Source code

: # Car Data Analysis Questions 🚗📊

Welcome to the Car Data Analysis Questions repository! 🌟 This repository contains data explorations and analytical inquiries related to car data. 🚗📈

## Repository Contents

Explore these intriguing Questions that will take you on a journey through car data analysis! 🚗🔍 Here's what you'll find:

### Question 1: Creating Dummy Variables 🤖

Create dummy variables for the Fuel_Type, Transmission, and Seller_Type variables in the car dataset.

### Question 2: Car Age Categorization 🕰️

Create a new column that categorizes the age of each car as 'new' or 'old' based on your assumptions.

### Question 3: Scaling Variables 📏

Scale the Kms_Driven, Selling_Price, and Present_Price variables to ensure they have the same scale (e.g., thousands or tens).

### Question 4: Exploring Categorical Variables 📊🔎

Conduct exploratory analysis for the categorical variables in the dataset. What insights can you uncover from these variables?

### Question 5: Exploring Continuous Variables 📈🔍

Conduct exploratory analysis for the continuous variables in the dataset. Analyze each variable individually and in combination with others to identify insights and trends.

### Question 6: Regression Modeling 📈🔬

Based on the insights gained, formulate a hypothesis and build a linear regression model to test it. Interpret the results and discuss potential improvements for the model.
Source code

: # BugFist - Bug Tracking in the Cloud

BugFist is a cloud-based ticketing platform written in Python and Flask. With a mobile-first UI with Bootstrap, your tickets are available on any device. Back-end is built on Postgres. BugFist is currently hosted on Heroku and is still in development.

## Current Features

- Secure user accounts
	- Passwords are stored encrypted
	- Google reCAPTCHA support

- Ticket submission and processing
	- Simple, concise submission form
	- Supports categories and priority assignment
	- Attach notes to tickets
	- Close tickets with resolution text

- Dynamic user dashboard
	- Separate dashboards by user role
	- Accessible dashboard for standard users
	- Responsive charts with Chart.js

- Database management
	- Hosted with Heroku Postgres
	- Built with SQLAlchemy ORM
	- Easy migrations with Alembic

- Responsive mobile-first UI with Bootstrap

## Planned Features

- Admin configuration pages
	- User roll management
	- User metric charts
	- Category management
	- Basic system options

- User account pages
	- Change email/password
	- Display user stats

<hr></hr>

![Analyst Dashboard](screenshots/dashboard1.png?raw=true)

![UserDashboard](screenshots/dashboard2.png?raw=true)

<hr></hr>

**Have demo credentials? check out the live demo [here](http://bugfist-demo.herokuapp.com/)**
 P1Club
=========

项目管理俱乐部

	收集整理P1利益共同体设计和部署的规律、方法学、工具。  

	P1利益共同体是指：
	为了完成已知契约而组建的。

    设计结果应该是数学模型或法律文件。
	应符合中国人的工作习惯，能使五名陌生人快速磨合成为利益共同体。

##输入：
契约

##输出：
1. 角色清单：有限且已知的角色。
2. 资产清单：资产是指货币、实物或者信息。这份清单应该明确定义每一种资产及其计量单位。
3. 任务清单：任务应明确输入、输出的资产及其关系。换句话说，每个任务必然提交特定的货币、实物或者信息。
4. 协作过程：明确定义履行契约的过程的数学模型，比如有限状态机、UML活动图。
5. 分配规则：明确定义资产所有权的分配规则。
-.-.-
Repeat all of the records, letter for letter.

Source code

: # Car Data Analysis Questions 🚗📊

Welcome to the Car Data Analysis Questions repository! 🌟 This repository contains data explorations and analytical inquiries related to car data. 🚗📈

## Repository Contents

Explore these intriguing Questions that will take you on a journey through car data analysis! 🚗🔍 Here's what you'll find:

### Question 1: Creating Dummy Variables 🤖

Create dummy variables for the Fuel_Type, Transmission, and Seller_Type variables in the car dataset.

### Question 2: Car Age Categorization 🕰️

Create a new column that categorizes the age of each car as 'new' or 'old' based on your assumptions.

### Question 3: Scaling Variables 📏

Scale the Kms_Driven, Selling_Price, and Present_Price variables to ensure they have the same scale (e.g., thousands or tens).

### Question 4: Exploring Categorical Variables 📊🔎

Conduct exploratory analysis for the categorical variables in the dataset. What insights can you uncover from these variables?

### Question 5: Exploring Continuous Variables 📈🔍

Conduct exploratory analysis for the continuous variables in the dataset. Analyze each variable individually and in combination with others to identify insights and trends.

### Question 6: Regression Modeling 📈🔬

Based on the insights gained, formulate a hypothesis and build a linear regression model to test it. Interpret the results and discuss potential improvements for the model.
Source code

: # BugFist - Bug Tracking in the Cloud

BugFist is a cloud-based ticketing platform written in Python and Flask. With a mobile-first UI with Bootstrap, your tickets are available on any device. Back-end is built on Postgres. BugFist is currently hosted on Heroku and is still in development.

## Current Features

- Secure user accounts
	- Passwords are stored encrypted
	- Google reCAPTCHA support

- Ticket submission and processing
	- Simple, concise submission form
	- Supports categories and priority assignment
	- Attach notes to tickets
	- Close tickets with resolution text

- Dynamic user dashboard
	- Separate dashboards by user role
	- Accessible dashboard for standard users
	- Responsive charts with Chart.js

- Database management
	- Hosted with Heroku Postgres
	- Built with SQLAlchemy ORM
	- Easy migrations with Alembic

- Responsive mobile-first UI with Bootstrap

## Planned Features

- Admin configuration pages
	- User roll management
	- User metric charts
	- Category management
	- Basic system options

- User account pages
	- Change email/password
	- Display user stats

<hr></hr>

![Analyst Dashboard](screenshots/dashboard1.png?raw=true)

![UserDashboard](screenshots/dashboard2.png?raw=true)

<hr></hr>

**Have demo credentials? check out the live demo [here](http://bugfist-demo.herokuapp.com/)**
 P1Club
=========

项目管理俱乐部

	收集整理P1利益共同体设计和部署的规律、方法学、工具。  

	P1利益共同体是指：
	为了完成已知契约而组建的。

    设计结果应该是数学模型或法律文件。
	应符合中国人的工作习惯，能使五名陌生人快速磨合成为利益共同体。

##输入：
契约

##输出：
1. 角色清单：有限且已知的角色。
2. 资产清单：资产是指货币、实物或者信息。这份清单应该明确定义每一种资产及其计量单位。
3. 任务清单：任务应明确输入、输出的资产及其关系。换句话说，每个任务必然提交特定的货币、实物或者信息。
4. 协作过程：明确定义履行契约的过程的数学模型，比如有限状态机、UML活动图。
5. 分配规则：明确定义资产所有权的分配规则。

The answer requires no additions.